With Tuesday’s primary election now underway, more than 200,000 Montanans have already cast ballots — roughly one in four of the state’s registered voters — signaling that final turnout could approach or exceed historical averages for non-presidential primaries.

Where the Numbers Stand

Montana’s Secretary of State reports 790,737 residents are registered to vote statewide. Of the 513,722 who received mail ballots, about 201,170 — nearly 39 percent — have returned them. That puts total early participation at approximately 25 percent of all registered voters heading into the final hours of voting.
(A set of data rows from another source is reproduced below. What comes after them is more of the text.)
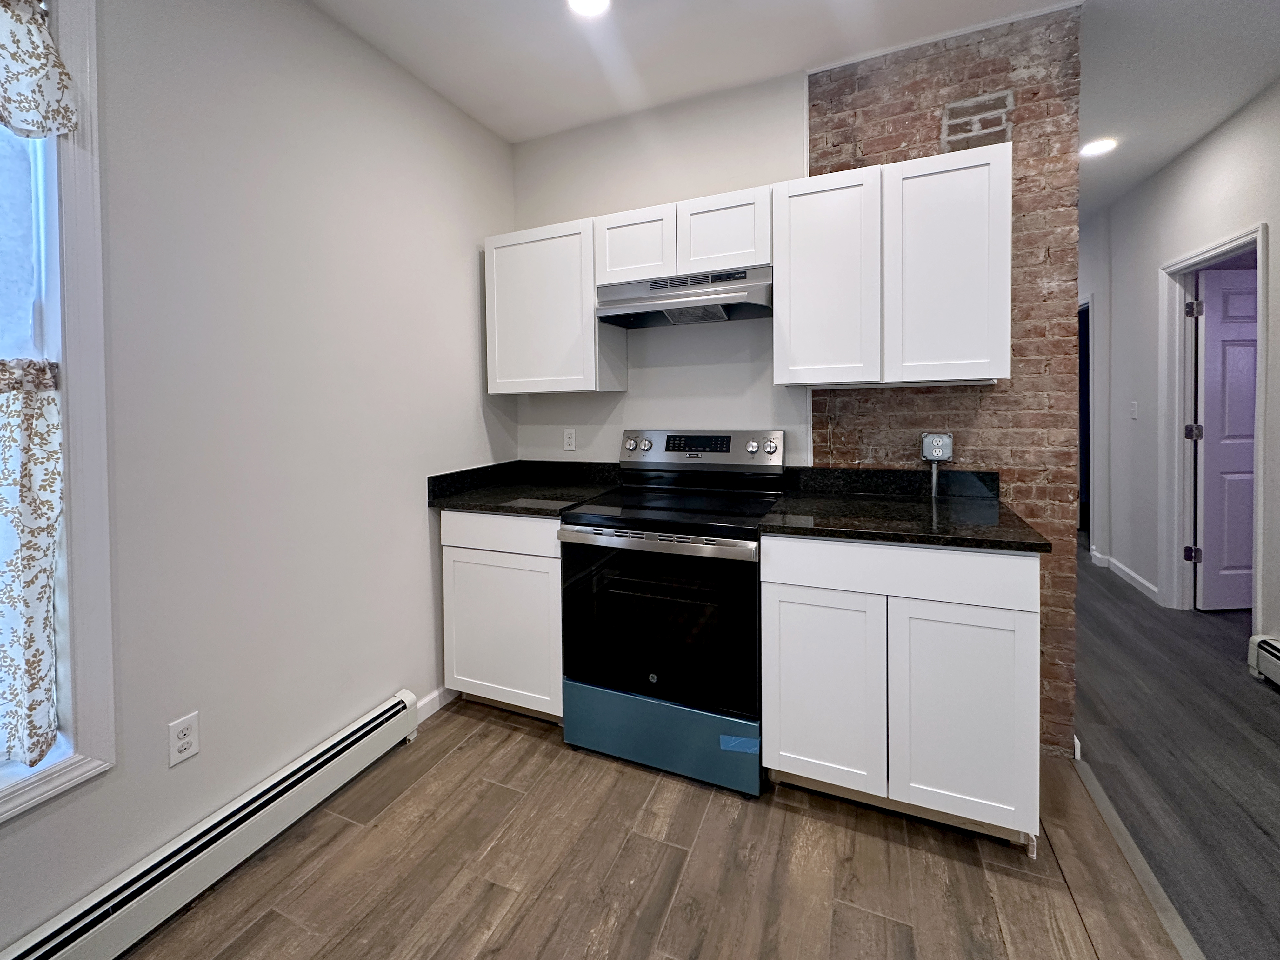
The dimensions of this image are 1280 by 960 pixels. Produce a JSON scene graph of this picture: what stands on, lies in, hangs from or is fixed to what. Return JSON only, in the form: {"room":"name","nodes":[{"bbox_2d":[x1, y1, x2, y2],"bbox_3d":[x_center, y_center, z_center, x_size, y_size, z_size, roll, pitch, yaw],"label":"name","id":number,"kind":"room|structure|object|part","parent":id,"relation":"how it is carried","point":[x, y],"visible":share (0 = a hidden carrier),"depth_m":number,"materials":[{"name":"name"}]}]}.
{"room":"kitchen","nodes":[
{"label":"kitchen","id":0,"kind":"room"},
{"bbox_2d":[0,0,516,954],"bbox_3d":[-1.729,-0.054,0.487,0.149,2.735,5.416,0,2,23],"label":"left wall","id":1,"kind":"structure","parent":0,"point":[420,512],"depth_m":1.63,"materials":[{"name":"white paint"}]},
{"bbox_2d":[0,0,115,826],"bbox_3d":[-1.584,-0.132,0.815,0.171,1.993,1.062,0,2,23],"label":"window","id":2,"kind":"structure","parent":1,"relation":"in","point":[70,775],"depth_m":1.23,"materials":[{"name":"white"}]},
{"bbox_2d":[0,358,62,768],"bbox_3d":[-1.557,0.304,0.836,0.058,0.925,0.875,0,2,23],"label":"cafe curtain","id":3,"kind":"object","parent":2,"relation":"attached to","point":[41,606],"visible":0.98,"depth_m":1.19,"materials":[{"name":"white fabric"}]},
{"bbox_2d":[0,0,79,138],"bbox_3d":[-1.504,-0.833,0.797,0.054,0.385,0.919,0,2,23],"label":"curtain valance","id":4,"kind":"object","parent":2,"relation":"attached to","point":[38,47],"visible":0.99,"depth_m":1.16,"materials":[{"name":"white fabric"}]},
{"bbox_2d":[167,711,200,766],"bbox_3d":[-1.253,0.841,1.425,0.008,0.115,0.070,0,2,23],"label":"wall outlet","id":5,"kind":"object","parent":1,"relation":"attached to","point":[184,740],"visible":0.99,"depth_m":1.42,"materials":[{"name":"white plastic"}]},
{"bbox_2d":[0,691,423,959],"bbox_3d":[-1.497,1.199,0.699,0.065,0.164,2.988,0,2,23],"label":"baseboard heater","id":6,"kind":"object","parent":1,"relation":"attached to","point":[388,713],"visible":0.97,"depth_m":1.42,"materials":[{"name":"white metal"}]},
{"bbox_2d":[414,685,452,722],"bbox_3d":[-0.893,1.168,2.265,0.014,0.090,0.399,0,2,23],"label":"baseboard","id":7,"kind":"structure","parent":1,"relation":"attached to","point":[430,697],"depth_m":2.24,"materials":[{"name":"white paint"}]},
{"bbox_2d":[108,690,1181,959],"bbox_3d":[-0.421,1.303,0.379,2.795,0.061,5.515,0,2,23],"label":"kitchen floor","id":8,"kind":"structure","parent":0,"point":[478,740],"depth_m":1.43,"materials":[{"name":"brown wood"}]},
{"bbox_2d":[439,508,562,721],"bbox_3d":[-0.455,0.755,2.397,0.610,0.894,0.618,0,2,23],"label":"base cabinet","id":9,"kind":"object","parent":8,"relation":"on","point":[459,550],"visible":0.57,"depth_m":2.11,"materials":[{"name":"white paint"}]},
{"bbox_3d":[-0.555,0.395,2.085,0.537,0.136,0.043,0,2,23],"label":"drawer","id":10,"kind":"part","parent":9,"relation":"part of","materials":[{"name":"white paint"}]},
{"bbox_2d":[429,459,626,515],"bbox_3d":[-0.448,0.231,2.378,0.777,0.136,0.695,0,2,23],"label":"countertop","id":11,"kind":"structure","parent":9,"relation":"on","point":[518,509],"depth_m":2.41,"materials":[{"name":"black stone"}]},
{"bbox_2d":[555,431,785,797],"bbox_3d":[0.152,0.610,2.090,0.751,1.194,0.721,0,2,23],"label":"electric range","id":12,"kind":"object","parent":8,"relation":"on","point":[772,447],"visible":0.96,"depth_m":1.84,"materials":[{"name":"black glass"}]},
{"bbox_3d":[-0.044,0.056,2.380,0.059,0.061,0.048,0,2,23],"label":"knob","id":13,"kind":"part","parent":12,"relation":"part of","materials":[{"name":"silver metal"}]},
{"bbox_3d":[0.009,0.053,2.353,0.057,0.053,0.045,0,2,23],"label":"knob","id":14,"kind":"part","parent":12,"relation":"part of","materials":[{"name":"silver metal"}]},
{"bbox_3d":[0.022,0.365,1.805,0.694,0.038,0.074,0,2,23],"label":"oven handle","id":15,"kind":"part","parent":12,"relation":"part of","materials":[{"name":"silver metal"}]},
{"bbox_3d":[0.037,0.677,1.836,0.724,0.585,0.073,0,2,23],"label":"oven door","id":16,"kind":"part","parent":12,"relation":"part of","materials":[{"name":"black glass"}]},
{"bbox_3d":[0.056,1.073,1.878,0.769,0.249,0.091,0,2,23],"label":"storage drawer","id":17,"kind":"part","parent":12,"relation":"part of","materials":[{"name":"blue"}]},
{"bbox_3d":[0.237,0.095,2.335,0.766,0.184,0.161,0,2,23],"label":"control panel","id":18,"kind":"part","parent":12,"relation":"part of","materials":[{"name":"silver metal"}]},
{"bbox_2d":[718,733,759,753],"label":"blue tape","id":19,"kind":"object","parent":12,"relation":"attached to","point":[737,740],"visible":0.96,"depth_m":1.73,"materials":[{"name":"blue plastic"}]},
{"bbox_3d":[0.462,0.059,2.162,0.046,0.050,0.042,0,2,23],"label":"knob","id":20,"kind":"part","parent":12,"relation":"part of","materials":[{"name":"silver metal"}]},
{"bbox_3d":[0.537,0.056,2.163,0.057,0.058,0.046,0,2,23],"label":"knob","id":21,"kind":"part","parent":12,"relation":"part of","materials":[{"name":"silver metal"}]},
{"bbox_2d":[762,535,1042,848],"bbox_3d":[0.867,0.754,1.840,0.754,0.895,0.643,0,2,23],"label":"base cabinet","id":22,"kind":"object","parent":8,"relation":"on","point":[767,592],"visible":0.87,"depth_m":1.53,"materials":[{"name":"white paint"}]},
{"bbox_3d":[0.562,0.814,1.633,0.342,0.591,0.050,0,2,23],"label":"cabinet door","id":23,"kind":"part","parent":22,"relation":"part of","materials":[{"name":"white paint"}]},
{"bbox_3d":[0.755,0.409,1.555,0.698,0.138,0.042,0,2,23],"label":"drawer","id":24,"kind":"part","parent":22,"relation":"part of","materials":[{"name":"white paint"}]},
{"bbox_2d":[759,466,1049,552],"bbox_3d":[0.861,0.238,1.817,0.815,0.129,0.710,0,2,23],"label":"countertop","id":25,"kind":"structure","parent":22,"relation":"on","point":[772,525],"depth_m":1.79,"materials":[{"name":"black stone"}]},
{"bbox_3d":[0.926,0.824,1.493,0.354,0.592,0.051,0,2,23],"label":"cabinet door","id":26,"kind":"part","parent":22,"relation":"part of","materials":[{"name":"white paint"}]},
{"bbox_2d":[1073,753,1205,959],"bbox_3d":[0.800,1.254,0.057,0.045,0.007,4.233,0,2,23],"label":"floor transition strip","id":27,"kind":"object","parent":8,"relation":"on","point":[1114,829],"visible":0.62,"depth_m":1.43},
{"bbox_2d":[507,66,812,470],"bbox_3d":[0.039,-0.186,2.578,1.527,2.732,0.125,0,2,23],"label":"back wall","id":28,"kind":"structure","parent":0,"point":[629,393],"depth_m":2.45,"materials":[{"name":"white paint"}]},
{"bbox_2d":[483,218,628,394],"bbox_3d":[-0.413,-0.565,2.493,0.592,0.753,0.325,0,2,23],"label":"upper cabinet","id":29,"kind":"object","parent":28,"relation":"attached to","point":[494,388],"visible":0.89,"depth_m":2.34,"materials":[{"name":"white paint"}]},
{"bbox_2d":[562,427,576,450],"bbox_3d":[-0.362,0.031,2.672,0.070,0.115,0.008,0,2,23],"label":"wall outlet","id":30,"kind":"object","parent":28,"relation":"attached to","point":[570,439],"visible":0.98,"depth_m":2.67,"materials":[{"name":"white plastic"}]},
{"bbox_2d":[594,184,771,285],"bbox_3d":[0.213,-0.793,2.240,0.758,0.309,0.335,0,2,23],"label":"upper cabinet","id":31,"kind":"object","parent":28,"relation":"attached to","point":[634,275],"visible":0.76,"depth_m":2.08,"materials":[{"name":"white paint"}]},
{"bbox_3d":[-0.032,-0.783,2.232,0.310,0.330,0.126,0,2,23],"label":"cabinet door","id":32,"kind":"part","parent":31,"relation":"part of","materials":[{"name":"white wood"}]},
{"bbox_2d":[594,266,772,327],"bbox_3d":[0.206,-0.564,2.213,0.735,0.167,0.398,0,2,23],"label":"range hood","id":33,"kind":"object","parent":31,"relation":"attached to","point":[682,302],"visible":0.95,"depth_m":2.12,"materials":[{"name":"silver metal"}]},
{"bbox_3d":[0.327,-0.789,2.096,0.331,0.320,0.128,0,2,23],"label":"cabinet door","id":34,"kind":"part","parent":31,"relation":"part of","materials":[{"name":"white wood"}]},
{"bbox_2d":[311,0,1279,211],"bbox_3d":[1.634,-1.577,1.423,5.839,0.101,10.240,0,2,23],"label":"ceiling","id":35,"kind":"structure","parent":0,"point":[1212,6],"depth_m":2.09,"materials":[{"name":"white paint"}]},
{"bbox_2d":[566,0,611,16],"bbox_3d":[-0.174,-1.507,1.787,0.183,0.008,0.184,0,2,23],"label":"recessed light","id":36,"kind":"object","parent":35,"relation":"in","point":[584,1],"visible":0.98,"depth_m":1.83,"materials":[{"name":"white"}]},
{"bbox_2d":[1080,136,1117,156],"bbox_3d":[2.600,-1.620,2.939,0.182,0.008,0.184,0,2,23],"label":"recessed light","id":37,"kind":"object","parent":35,"relation":"in","point":[1101,146],"visible":0.98,"depth_m":2.93,"materials":[{"name":"white"}]},
{"bbox_2d":[806,5,1081,761],"bbox_3d":[1.173,-0.185,2.138,0.955,2.751,0.152,0,2,23],"label":"brick wall","id":38,"kind":"structure","parent":0,"point":[814,84],"depth_m":1.96,"materials":[{"name":"red brick"}]},
{"bbox_2d":[779,140,1010,390],"bbox_3d":[0.914,-0.564,1.955,0.744,0.774,0.334,0,2,23],"label":"upper cabinet","id":39,"kind":"object","parent":38,"relation":"attached to","point":[960,221],"visible":0.98,"depth_m":1.79,"materials":[{"name":"white paint"}]},
{"bbox_3d":[0.677,-0.537,1.922,0.333,0.743,0.133,0,2,23],"label":"cabinet door","id":40,"kind":"part","parent":39,"relation":"part of","materials":[{"name":"white wood"}]},
{"bbox_3d":[1.037,-0.542,1.784,0.335,0.752,0.139,0,2,23],"label":"cabinet door","id":41,"kind":"part","parent":39,"relation":"part of","materials":[{"name":"white paint"}]},
{"bbox_2d":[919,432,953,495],"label":"electrical outlet","id":42,"kind":"object","parent":38,"relation":"attached to","point":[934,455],"visible":0.99,"depth_m":2.00,"materials":[{"name":"metal"}]},
{"bbox_2d":[1073,546,1279,959],"bbox_3d":[2.689,1.196,1.935,3.212,0.057,9.809,0,2,23],"label":"hallway floor","id":43,"kind":"structure","parent":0,"point":[1262,716],"depth_m":1.91,"materials":[{"name":"wood"}]},
{"bbox_2d":[1086,77,1279,655],"bbox_3d":[2.453,-0.218,1.001,0.135,2.784,9.428,0,2,23],"label":"hallway wall","id":44,"kind":"structure","parent":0,"point":[1183,165],"depth_m":3.35,"materials":[{"name":"white paint"}]},
{"bbox_2d":[1077,296,1092,540],"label":"doorway","id":45,"kind":"object","parent":44,"relation":"in","point":[1087,307],"visible":0.18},
{"bbox_2d":[1089,547,1159,604],"bbox_3d":[3.503,1.016,3.798,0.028,0.090,1.388,0,2,23],"label":"baseboard","id":46,"kind":"structure","parent":44,"relation":"attached to","point":[1138,579],"depth_m":3.64,"materials":[{"name":"white paint"}]},
{"bbox_2d":[1129,400,1138,419],"bbox_3d":[3.432,-0.161,3.596,0.015,0.116,0.070,0,2,23],"label":"light switch","id":47,"kind":"object","parent":44,"relation":"attached to","point":[1135,415],"visible":0.97,"depth_m":3.59,"materials":[{"name":"white plastic"}]},
{"bbox_2d":[1158,223,1268,622],"bbox_3d":[3.165,0.039,2.803,0.165,2.117,0.923,0,2,23],"label":"door frame","id":48,"kind":"structure","parent":44,"relation":"attached to","point":[1223,248],"depth_m":3.15,"materials":[{"name":"white paint"}]},
{"bbox_3d":[3.364,0.741,3.171,0.051,0.089,0.048,0,2,23],"label":"hinge","id":49,"kind":"part","parent":48,"relation":"part of","materials":[{"name":"metal"}]},
{"bbox_3d":[3.424,0.000,3.216,0.059,0.093,0.055,0,2,23],"label":"hinge","id":50,"kind":"part","parent":48,"relation":"part of","materials":[{"name":"metal"}]},
{"bbox_2d":[1192,262,1259,611],"bbox_3d":[3.689,0.056,3.095,0.763,2.030,0.134,-1,2,-1],"label":"door","id":51,"kind":"structure","parent":48,"relation":"attached to","point":[1246,466],"depth_m":3.09,"materials":[{"name":"paint"}]},
{"bbox_2d":[1248,633,1279,687],"bbox_3d":[2.315,1.092,0.936,0.072,0.176,3.315,0,2,23],"label":"baseboard heater","id":52,"kind":"object","parent":44,"relation":"attached to","point":[1270,649],"visible":0.98,"depth_m":2.38,"materials":[{"name":"white metal"}]}
]}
Historical comparisons offer useful context: non-presidential primary turnout in Montana has ranged from a low of 29 percent in 2002 to a high of nearly 42 percent in 2018. If early participation levels hold and late voting follows the 2024 pattern — when roughly 40 percent of all primary votes arrived in the final two days — total turnout this cycle could land toward the upper end of that range.
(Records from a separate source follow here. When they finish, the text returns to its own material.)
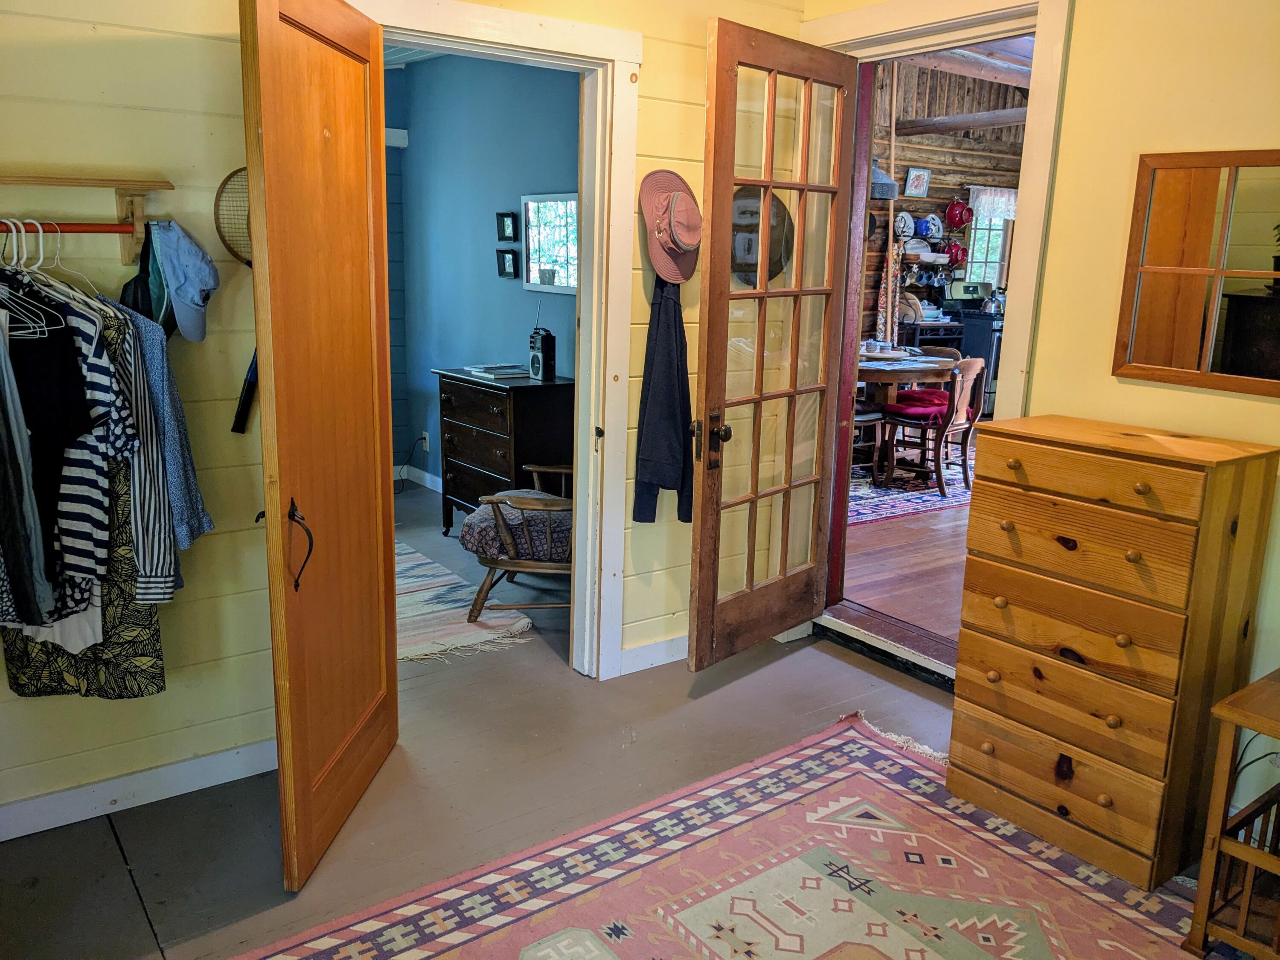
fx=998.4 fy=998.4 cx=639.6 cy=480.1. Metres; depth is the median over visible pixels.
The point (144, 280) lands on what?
cap
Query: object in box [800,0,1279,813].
right wall
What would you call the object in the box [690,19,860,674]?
french door
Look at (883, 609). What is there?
wood floor
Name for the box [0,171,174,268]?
closet shelf
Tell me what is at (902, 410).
red cushion
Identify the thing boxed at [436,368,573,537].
dark dresser
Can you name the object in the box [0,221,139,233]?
closet rod
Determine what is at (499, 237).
small picture
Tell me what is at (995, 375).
stove
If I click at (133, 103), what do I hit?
left wall
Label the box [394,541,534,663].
striped rug
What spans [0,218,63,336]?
clothes hanger
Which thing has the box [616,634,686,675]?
baseboard
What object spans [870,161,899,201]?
pendant lamp
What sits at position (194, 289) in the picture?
blue cap
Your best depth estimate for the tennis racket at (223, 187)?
2.62 m
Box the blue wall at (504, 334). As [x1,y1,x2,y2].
[381,52,578,491]
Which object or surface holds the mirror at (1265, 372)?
attached to the right wall at (1138, 152)
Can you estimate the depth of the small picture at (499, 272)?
5.49 m
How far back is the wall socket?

Tuesday’s contest is a consequential one. Montana voters are deciding primaries for seats held by U.S. Senator Steve Daines and Congressman Ryan Zinke, both of whom are not seeking reelection to those offices, along with numerous state and local races.

Registration Still Open

County election offices were open Monday morning for last-minute registration, and voters can still register or update their registration at those offices through 8 p.m. Tuesday. A court ruling blocking Senate Bill 490, which would have ended same-day registration and tightened Election Day hours, means those extended registration options remain in place for this cycle.

For voters who received absentee ballots and haven’t yet returned them, mailing is no longer a viable option. Those ballots must be delivered in person to county election offices before 8 p.m. Tuesday to be counted.

A Consequential Primary

The elevated early-ballot return figures come amid unusually high-profile intraparty competition on the Republican side, where contested races up and down the ballot have drawn significant candidate spending and voter outreach efforts. Democrats also face competitive primaries in several key races.

Whether Montana ultimately eclipses its modern primary participation records will depend heavily on in-person turnout Tuesday. Given how sharply the 2024 primary skewed toward late voting, election observers note the final tally could shift considerably by evening.